杨树生却一点也笑不出来。他站起身,走到山花身边,神情严肃:“我没开玩笑。前几天回来路上感觉有人看,我以为是自己多心。可这几天,这种感觉越来越强了。”他指着窗外,“你看院子东头那丛狗尾巴草,昨天我明明记得是朝南歪的,今天早上看,好像朝东歪了一点。还有,咱水缸沿上,前天我发现有个湿手印,不是咱俩的。”
山花脸上的笑容渐渐收敛了。她了解杨树生,他虽然老实,但心细如发,尤其是在关乎“家”的安全上,几乎从不出错。她放下符咒,也走到窗边,眯起眼仔细打量外面。院子里静悄悄的,荒草在沉闷的空气里纹丝不动,看不出任何异样。但一种莫名的寒意,却顺着杨树生的话,悄悄爬上了她的脊梁骨。
她回想起最近几次去镇上换东西,好像……确实有那么一两次,眼角余光似乎瞥见过一两个陌生的、穿着灰扑扑衣服的身影,但一转头,又消失在人流里。当时只当是眼花,没在意。

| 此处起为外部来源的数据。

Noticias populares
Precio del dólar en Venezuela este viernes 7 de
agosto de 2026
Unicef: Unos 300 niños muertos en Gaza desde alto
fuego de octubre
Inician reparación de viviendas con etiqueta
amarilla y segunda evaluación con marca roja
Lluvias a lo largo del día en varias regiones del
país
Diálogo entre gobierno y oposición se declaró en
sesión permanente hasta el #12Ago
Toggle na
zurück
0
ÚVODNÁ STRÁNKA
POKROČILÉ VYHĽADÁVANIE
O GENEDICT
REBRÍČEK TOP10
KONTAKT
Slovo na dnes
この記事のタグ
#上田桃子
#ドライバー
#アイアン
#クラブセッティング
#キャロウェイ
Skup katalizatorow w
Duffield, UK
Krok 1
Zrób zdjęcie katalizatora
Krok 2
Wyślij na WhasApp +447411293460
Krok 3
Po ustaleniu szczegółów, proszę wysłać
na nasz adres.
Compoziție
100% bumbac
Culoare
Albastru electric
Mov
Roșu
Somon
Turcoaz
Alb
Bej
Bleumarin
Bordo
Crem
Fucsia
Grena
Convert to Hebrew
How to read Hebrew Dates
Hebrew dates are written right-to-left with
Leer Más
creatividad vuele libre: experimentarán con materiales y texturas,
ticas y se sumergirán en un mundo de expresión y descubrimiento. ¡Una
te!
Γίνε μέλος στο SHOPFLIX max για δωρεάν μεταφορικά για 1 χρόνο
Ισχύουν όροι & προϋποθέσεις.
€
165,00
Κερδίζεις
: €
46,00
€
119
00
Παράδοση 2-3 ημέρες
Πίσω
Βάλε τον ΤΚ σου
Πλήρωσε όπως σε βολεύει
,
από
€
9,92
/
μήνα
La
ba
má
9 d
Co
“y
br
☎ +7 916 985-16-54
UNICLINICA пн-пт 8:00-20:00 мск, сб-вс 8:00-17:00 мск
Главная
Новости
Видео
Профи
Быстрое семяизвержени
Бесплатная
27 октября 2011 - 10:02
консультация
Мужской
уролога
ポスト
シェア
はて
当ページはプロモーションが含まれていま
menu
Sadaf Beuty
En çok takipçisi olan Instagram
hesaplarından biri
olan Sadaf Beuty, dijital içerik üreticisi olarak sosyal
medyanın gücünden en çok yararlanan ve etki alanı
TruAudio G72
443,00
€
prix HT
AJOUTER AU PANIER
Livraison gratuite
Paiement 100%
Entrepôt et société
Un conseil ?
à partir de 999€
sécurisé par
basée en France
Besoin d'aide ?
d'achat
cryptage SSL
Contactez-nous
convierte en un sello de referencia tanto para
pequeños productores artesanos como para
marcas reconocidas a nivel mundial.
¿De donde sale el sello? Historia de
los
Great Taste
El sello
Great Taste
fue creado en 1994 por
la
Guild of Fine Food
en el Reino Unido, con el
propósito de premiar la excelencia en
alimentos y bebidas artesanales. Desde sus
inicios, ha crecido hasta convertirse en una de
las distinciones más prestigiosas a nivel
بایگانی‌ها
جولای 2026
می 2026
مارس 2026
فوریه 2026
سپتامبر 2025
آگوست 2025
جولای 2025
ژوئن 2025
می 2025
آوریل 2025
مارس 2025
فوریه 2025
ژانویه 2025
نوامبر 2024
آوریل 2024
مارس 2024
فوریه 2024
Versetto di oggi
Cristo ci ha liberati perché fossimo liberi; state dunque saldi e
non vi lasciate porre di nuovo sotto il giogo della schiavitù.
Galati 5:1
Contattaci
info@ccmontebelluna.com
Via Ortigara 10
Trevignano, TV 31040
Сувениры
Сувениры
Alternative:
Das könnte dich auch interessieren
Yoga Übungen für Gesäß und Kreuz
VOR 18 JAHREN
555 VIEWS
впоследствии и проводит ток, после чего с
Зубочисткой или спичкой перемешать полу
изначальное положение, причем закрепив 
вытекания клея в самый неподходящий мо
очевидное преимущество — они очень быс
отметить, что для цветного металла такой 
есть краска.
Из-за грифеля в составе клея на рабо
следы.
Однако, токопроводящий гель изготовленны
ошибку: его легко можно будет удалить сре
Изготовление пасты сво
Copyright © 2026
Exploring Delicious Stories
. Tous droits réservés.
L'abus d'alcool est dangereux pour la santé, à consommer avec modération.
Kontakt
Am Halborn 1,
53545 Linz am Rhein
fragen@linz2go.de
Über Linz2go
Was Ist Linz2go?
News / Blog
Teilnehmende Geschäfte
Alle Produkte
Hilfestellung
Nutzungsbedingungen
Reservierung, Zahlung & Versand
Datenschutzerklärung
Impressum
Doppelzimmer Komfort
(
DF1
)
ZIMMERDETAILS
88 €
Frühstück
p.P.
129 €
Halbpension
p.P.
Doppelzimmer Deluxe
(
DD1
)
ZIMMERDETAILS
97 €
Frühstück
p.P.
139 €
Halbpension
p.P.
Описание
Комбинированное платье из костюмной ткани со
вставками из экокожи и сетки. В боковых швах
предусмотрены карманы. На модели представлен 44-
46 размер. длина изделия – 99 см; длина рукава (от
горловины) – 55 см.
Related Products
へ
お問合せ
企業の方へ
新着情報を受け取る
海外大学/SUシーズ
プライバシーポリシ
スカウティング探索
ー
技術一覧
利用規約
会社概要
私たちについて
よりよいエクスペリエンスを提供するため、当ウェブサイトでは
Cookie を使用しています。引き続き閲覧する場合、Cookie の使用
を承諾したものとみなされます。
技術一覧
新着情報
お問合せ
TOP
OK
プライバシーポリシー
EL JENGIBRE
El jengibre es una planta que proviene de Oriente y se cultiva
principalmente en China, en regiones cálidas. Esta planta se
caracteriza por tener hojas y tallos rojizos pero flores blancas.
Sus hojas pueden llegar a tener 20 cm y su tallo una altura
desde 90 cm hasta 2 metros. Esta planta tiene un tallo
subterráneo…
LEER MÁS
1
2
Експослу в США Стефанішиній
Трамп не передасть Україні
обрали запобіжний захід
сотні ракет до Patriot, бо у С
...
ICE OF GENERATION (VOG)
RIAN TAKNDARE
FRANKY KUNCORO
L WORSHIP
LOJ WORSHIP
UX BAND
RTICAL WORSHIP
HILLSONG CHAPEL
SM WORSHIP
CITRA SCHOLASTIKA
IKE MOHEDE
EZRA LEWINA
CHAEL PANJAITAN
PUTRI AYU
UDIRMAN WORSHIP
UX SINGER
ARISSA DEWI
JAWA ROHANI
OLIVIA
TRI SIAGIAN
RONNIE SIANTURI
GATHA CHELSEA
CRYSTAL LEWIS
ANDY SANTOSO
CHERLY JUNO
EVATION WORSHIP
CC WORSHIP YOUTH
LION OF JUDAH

“你这么说……”山花舔了舔有些发干的嘴唇,“我好像……也觉着有点邪门了。前天我去王屠户那儿割肉,付钱的时候,总觉得背后凉飕飕的,回头一看,啥也没有。”
夫妻俩对视一眼,都从对方眼中看到了逐渐清晰的惊疑。破庙里原本熟悉的、带着尘土味的气息,此刻仿佛也掺入了一丝若有若无的、冰冷的陌生感。那种被窥视的感觉,不再只是杨树生的臆想,而是像一张无形的网,开始悄无声息地收紧,将这座他们赖以栖身的小破庙,缓缓笼罩。
焦虑,如同潮湿的霉菌,在沉闷的空气里悄然滋生、蔓延。